Produce the listing below again, exactly as shown.

-- Data extracts --
>>>
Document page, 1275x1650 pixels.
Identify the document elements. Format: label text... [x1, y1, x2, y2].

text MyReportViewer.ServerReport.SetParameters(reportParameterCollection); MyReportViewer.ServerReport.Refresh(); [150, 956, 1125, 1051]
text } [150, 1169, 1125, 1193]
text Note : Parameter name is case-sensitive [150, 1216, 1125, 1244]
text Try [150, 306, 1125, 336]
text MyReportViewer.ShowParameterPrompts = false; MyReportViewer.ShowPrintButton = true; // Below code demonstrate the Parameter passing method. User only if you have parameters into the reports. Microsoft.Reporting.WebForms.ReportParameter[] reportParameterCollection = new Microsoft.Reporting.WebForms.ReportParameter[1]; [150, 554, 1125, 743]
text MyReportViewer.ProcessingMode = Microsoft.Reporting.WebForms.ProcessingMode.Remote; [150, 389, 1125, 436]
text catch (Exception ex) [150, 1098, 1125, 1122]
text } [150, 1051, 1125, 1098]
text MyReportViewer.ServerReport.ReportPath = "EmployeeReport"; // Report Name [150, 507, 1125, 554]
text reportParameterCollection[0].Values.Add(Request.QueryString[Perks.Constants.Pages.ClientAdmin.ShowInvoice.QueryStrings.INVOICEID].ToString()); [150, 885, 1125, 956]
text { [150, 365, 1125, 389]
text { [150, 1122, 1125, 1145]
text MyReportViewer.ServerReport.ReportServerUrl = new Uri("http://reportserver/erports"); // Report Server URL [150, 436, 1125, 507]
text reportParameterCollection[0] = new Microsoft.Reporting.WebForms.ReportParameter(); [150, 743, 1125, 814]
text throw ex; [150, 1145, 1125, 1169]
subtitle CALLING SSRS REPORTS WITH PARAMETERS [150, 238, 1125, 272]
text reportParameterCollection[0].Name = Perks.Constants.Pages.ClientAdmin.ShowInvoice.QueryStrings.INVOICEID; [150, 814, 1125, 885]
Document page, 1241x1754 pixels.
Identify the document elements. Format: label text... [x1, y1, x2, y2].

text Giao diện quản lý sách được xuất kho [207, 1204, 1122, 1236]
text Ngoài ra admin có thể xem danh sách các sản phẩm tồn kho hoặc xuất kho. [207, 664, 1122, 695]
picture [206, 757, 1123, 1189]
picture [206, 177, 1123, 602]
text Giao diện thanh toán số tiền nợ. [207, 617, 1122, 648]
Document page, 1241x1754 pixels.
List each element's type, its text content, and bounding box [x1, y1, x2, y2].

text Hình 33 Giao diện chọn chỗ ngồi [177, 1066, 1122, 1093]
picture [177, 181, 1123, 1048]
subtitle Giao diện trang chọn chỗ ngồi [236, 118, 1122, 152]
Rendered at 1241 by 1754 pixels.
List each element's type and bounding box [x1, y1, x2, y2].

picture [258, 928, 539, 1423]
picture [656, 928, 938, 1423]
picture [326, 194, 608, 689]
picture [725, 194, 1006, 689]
<<<
-- Answer box --
Document page, 1275x1650 pixels.
Identify the document elements. Format: label text... [x1, y1, x2, y2].

text MyReportViewer.ServerReport.SetParameters(reportParameterCollection); MyReportViewer.ServerReport.Refresh(); [150, 956, 1125, 1051]
text } [150, 1169, 1125, 1193]
text Note : Parameter name is case-sensitive [150, 1216, 1125, 1244]
text Try [150, 306, 1125, 336]
text MyReportViewer.ShowParameterPrompts = false; MyReportViewer.ShowPrintButton = true; // Below code demonstrate the Parameter passing method. User only if you have parameters into the reports. Microsoft.Reporting.WebForms.ReportParameter[] reportParameterCollection = new Microsoft.Reporting.WebForms.ReportParameter[1]; [150, 554, 1125, 743]
text MyReportViewer.ProcessingMode = Microsoft.Reporting.WebForms.ProcessingMode.Remote; [150, 389, 1125, 436]
text catch (Exception ex) [150, 1098, 1125, 1122]
text } [150, 1051, 1125, 1098]
text MyReportViewer.ServerReport.ReportPath = "EmployeeReport"; // Report Name [150, 507, 1125, 554]
text reportParameterCollection[0].Values.Add(Request.QueryString[Perks.Constants.Pages.ClientAdmin.ShowInvoice.QueryStrings.INVOICEID].ToString()); [150, 885, 1125, 956]
text { [150, 365, 1125, 389]
text { [150, 1122, 1125, 1145]
text MyReportViewer.ServerReport.ReportServerUrl = new Uri("http://reportserver/erports"); // Report Server URL [150, 436, 1125, 507]
text reportParameterCollection[0] = new Microsoft.Reporting.WebForms.ReportParameter(); [150, 743, 1125, 814]
text throw ex; [150, 1145, 1125, 1169]
subtitle CALLING SSRS REPORTS WITH PARAMETERS [150, 238, 1125, 272]
text reportParameterCollection[0].Name = Perks.Constants.Pages.ClientAdmin.ShowInvoice.QueryStrings.INVOICEID; [150, 814, 1125, 885]
Document page, 1241x1754 pixels.
Identify the document elements. Format: label text... [x1, y1, x2, y2].

text Giao diện quản lý sách được xuất kho [207, 1204, 1122, 1236]
text Ngoài ra admin có thể xem danh sách các sản phẩm tồn kho hoặc xuất kho. [207, 664, 1122, 695]
picture [206, 757, 1123, 1189]
picture [206, 177, 1123, 602]
text Giao diện thanh toán số tiền nợ. [207, 617, 1122, 648]
Document page, 1241x1754 pixels.
List each element's type, its text content, and bounding box [x1, y1, x2, y2].

text Hình 33 Giao diện chọn chỗ ngồi [177, 1066, 1122, 1093]
picture [177, 181, 1123, 1048]
subtitle Giao diện trang chọn chỗ ngồi [236, 118, 1122, 152]
Rendered at 1241 by 1754 pixels.
List each element's type and bounding box [x1, y1, x2, y2].

picture [258, 928, 539, 1423]
picture [656, 928, 938, 1423]
picture [326, 194, 608, 689]
picture [725, 194, 1006, 689]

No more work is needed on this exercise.